Syntax of Regular Expressions (Mastering Emacs

8.4.1.4 Syntax of Regular Expressions

Regular expressions have a syntax in which a few characters are “special constructs” and the rest are “ordinary”.

Special Characters

The “special characters” are:

.
*
+
?
[ and sometimes ]
[: … :]
^
$
\
-

Any other character appearing in a regular expression is ordinary, unless a ‘\’ precedes it.

Things to note:

:indic code

^: For historical compatibility reasons, ‘^’ can be used only at the beginning of the regular expression, or after ‘\(’, ‘\(?:’ or ‘\|’.
$: For historical compatibility reasons, ‘$’ can be used only at the end of the regular expression, or before ‘\)’ or ‘\|’.
\: also has special meaning in the read syntax of Lisp strings and must be quoted with ‘\’.

\\   => \
\\\\ => \\

Character Alternatives

‘[ ... ]’ is a character alternative.

[ad]
[a-z]
[a-z$%.]
[]a-z]: To include a ‘]’ in a character alternative, you must make it the first character.
[]a-z-]: To include a ‘-’, write ‘-’ as the first or last character of the character alternative, or as the upper bound of a range.
^: To include ‘^’ in a character alternative, put it anywhere but at the beginning.
[^…]: ‘[^’ begins a “complemented character alternative”. This matches any character except the ones specified. ‘^’ is not special in a character alternative unless it is the first character. A complemented character alternative can match a newline, unless newline is mentioned as one of the characters not to match.

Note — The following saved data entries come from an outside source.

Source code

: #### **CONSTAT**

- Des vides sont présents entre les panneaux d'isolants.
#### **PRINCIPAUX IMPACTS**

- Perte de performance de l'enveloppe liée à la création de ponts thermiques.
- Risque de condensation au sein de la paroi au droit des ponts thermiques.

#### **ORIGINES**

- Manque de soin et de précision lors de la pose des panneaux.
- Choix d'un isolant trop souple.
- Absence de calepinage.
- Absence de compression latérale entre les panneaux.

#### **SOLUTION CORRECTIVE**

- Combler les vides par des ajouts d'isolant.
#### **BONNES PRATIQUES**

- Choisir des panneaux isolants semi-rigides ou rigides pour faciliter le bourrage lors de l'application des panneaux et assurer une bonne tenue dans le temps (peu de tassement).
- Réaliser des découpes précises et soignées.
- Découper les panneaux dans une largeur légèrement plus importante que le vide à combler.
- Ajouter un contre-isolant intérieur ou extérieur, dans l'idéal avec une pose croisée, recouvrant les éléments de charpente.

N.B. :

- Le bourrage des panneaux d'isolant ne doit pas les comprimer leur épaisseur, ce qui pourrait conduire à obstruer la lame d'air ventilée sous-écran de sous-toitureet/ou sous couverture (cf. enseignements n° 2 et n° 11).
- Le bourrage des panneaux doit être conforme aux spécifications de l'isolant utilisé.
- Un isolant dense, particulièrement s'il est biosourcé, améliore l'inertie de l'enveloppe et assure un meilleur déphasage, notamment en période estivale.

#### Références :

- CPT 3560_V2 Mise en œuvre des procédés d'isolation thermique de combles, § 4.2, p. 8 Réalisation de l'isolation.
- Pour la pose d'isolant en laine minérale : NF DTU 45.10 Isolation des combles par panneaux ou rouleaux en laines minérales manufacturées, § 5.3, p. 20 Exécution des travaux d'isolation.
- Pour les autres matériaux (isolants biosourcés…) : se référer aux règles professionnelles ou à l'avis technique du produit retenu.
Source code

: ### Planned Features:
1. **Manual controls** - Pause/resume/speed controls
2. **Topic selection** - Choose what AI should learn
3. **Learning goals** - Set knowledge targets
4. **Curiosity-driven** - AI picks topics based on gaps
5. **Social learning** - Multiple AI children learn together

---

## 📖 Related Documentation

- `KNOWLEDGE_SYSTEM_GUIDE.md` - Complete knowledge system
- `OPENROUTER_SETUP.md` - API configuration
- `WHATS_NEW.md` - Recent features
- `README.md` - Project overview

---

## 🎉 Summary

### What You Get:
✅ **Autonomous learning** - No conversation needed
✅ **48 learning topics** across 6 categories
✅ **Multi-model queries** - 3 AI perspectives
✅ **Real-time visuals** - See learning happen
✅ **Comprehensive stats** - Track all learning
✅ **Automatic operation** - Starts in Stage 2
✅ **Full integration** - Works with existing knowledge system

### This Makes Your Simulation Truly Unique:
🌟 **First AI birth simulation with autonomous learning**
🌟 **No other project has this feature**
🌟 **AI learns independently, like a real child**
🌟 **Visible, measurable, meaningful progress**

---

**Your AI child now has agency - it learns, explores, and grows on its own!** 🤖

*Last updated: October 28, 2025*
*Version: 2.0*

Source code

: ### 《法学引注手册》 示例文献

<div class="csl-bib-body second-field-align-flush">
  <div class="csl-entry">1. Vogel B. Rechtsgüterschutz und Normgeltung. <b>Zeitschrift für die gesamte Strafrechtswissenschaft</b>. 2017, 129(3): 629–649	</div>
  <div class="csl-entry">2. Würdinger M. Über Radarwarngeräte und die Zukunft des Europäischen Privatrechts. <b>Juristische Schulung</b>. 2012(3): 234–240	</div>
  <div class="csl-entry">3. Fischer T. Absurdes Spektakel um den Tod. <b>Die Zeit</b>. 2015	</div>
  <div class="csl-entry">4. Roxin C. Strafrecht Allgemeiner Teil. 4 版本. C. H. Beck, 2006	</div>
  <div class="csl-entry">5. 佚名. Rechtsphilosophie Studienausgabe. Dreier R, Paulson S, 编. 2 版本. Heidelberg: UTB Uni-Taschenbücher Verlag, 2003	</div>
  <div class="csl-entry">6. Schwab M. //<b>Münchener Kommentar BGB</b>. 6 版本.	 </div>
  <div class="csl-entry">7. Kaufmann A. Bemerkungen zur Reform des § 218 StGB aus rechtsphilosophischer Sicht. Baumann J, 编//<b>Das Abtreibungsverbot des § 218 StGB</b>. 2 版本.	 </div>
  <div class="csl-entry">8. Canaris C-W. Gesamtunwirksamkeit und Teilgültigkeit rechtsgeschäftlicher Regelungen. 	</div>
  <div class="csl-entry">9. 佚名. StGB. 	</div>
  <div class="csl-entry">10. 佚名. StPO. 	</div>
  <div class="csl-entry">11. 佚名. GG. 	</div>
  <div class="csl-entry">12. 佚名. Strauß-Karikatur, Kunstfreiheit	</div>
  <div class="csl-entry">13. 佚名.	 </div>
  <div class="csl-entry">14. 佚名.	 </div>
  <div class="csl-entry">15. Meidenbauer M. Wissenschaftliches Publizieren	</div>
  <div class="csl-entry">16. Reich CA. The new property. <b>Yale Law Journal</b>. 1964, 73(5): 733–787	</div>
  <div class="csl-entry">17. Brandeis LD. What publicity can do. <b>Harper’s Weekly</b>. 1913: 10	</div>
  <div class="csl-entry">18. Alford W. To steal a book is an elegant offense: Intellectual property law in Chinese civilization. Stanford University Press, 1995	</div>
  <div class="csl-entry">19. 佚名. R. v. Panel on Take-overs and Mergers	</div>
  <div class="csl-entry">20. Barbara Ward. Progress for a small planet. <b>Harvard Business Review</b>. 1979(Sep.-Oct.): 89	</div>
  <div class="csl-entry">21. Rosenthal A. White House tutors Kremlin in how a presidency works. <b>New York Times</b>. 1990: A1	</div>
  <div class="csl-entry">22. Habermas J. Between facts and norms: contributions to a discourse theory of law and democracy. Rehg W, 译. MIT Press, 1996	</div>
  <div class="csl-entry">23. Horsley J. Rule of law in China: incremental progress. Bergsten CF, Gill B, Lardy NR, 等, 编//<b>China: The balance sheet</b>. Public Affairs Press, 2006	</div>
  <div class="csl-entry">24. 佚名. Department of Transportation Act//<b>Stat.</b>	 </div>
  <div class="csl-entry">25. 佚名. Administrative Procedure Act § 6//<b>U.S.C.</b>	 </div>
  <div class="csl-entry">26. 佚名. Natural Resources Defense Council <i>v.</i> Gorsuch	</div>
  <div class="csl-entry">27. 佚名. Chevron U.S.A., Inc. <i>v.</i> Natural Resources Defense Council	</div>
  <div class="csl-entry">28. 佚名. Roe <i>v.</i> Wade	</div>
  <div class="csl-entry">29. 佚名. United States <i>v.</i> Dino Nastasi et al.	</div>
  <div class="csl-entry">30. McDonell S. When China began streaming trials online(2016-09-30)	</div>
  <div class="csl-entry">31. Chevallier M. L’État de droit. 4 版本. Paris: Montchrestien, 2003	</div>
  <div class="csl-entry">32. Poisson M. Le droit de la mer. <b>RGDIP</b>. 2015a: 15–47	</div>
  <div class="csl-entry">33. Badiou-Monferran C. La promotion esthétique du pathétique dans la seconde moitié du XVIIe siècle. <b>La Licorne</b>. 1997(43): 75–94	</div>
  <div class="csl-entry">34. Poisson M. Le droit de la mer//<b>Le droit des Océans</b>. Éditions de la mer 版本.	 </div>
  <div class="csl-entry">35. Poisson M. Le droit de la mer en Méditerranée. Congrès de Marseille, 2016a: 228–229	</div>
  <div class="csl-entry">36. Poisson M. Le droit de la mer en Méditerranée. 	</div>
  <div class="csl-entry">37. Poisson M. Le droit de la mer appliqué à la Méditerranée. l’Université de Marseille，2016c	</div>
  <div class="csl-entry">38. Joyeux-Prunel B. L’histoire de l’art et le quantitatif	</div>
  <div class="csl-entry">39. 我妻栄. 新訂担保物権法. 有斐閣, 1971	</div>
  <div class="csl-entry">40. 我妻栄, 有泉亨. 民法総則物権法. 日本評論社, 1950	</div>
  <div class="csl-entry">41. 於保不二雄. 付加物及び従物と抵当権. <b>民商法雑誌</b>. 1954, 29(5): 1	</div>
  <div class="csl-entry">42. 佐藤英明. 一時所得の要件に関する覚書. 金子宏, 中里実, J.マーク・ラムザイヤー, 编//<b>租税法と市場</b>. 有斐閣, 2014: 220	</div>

This is in contrast to the handling of regexps in programs such as ‘grep’.

Rules Regarding ]

The exact rules are that:

at the beginning of a regexp, ‘[’ is special and ‘]’ not.
This lasts until the first unquoted ‘[’,
- after which we are in a character alternative;
- ‘[’ is no longer special
  - (except when it starts a character class)
- but ‘]’ is special,
  - unless it immediately follows the special ‘[’ or
  - that ‘[’ followed by a ‘^’.
- This lasts until the next special ‘]’ that does not end a character class.
This ends the character alternative and restores the ordinary syntax of regular expressions;
an unquoted ‘[’ is special again and a ‘]’ not.

POSIX Features

The following aspects of ranges are specific to Emacs, in that POSIX allows but does not require this behavior and programs other than Emacs may behave differently:

If case-fold-search is non-‘nil’, ‘[a-z]’ also matches upper-case letters.
A range is not affected by the locale’s collation sequence: it always represents the set of characters with codepoints ranging between those of its bounds, so that ‘[a-z]’ matches only ASCII letters, even outside the C or POSIX locale.
As a special case, if either bound of a range is a raw 8-bit byte, the other bound should be a unibyte character, and the range matches only unibyte characters.
If the lower bound of a range is greater than its upper bound, the range is empty and represents no characters. Thus, ‘[b-a]’ always fails to match, and ‘[^b-a]’ matches any character, including newline. However, the lower bound should be at most one greater than the upper bound; for example, ‘[c-a]’ should be avoided.
A character alternative can also specify named character classes. This is a POSIX feature. Using a character class is equivalent to mentioning each of the characters in that class; but the latter is not feasible in practice, since some classes include thousands of different characters. A character class should not appear as the lower or upper bound of a range.